Written task
An exact transcription of each entry below is required, without any pictures.

Records supplied
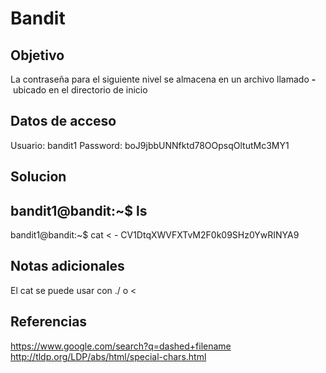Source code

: # Bandit

## Objetivo
La contraseña para el siguiente nivel se almacena en un archivo llamado **-** ubicado en el directorio de inicio
## Datos de acceso
Usuario: bandit1
Password: boJ9jbbUNNfktd78OOpsqOltutMc3MY1
## Solucion
bandit1@bandit:~$ ls
-
bandit1@bandit:~$ cat < -
CV1DtqXWVFXTvM2F0k09SHz0YwRINYA9
## Notas adicionales
El cat se puede usar con ./ o <
## Referencias
https://www.google.com/search?q=dashed+filename
http://tldp.org/LDP/abs/html/special-chars.html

Response to the task
Source code

: # Bandit

## Objetivo
La contraseña para el siguiente nivel se almacena en un archivo llamado **-** ubicado en el directorio de inicio
## Datos de acceso
Usuario: bandit1
Password: boJ9jbbUNNfktd78OOpsqOltutMc3MY1
## Solucion
bandit1@bandit:~$ ls
-
bandit1@bandit:~$ cat < -
CV1DtqXWVFXTvM2F0k09SHz0YwRINYA9
## Notas adicionales
El cat se puede usar con ./ o <
## Referencias
https://www.google.com/search?q=dashed+filename
http://tldp.org/LDP/abs/html/special-chars.html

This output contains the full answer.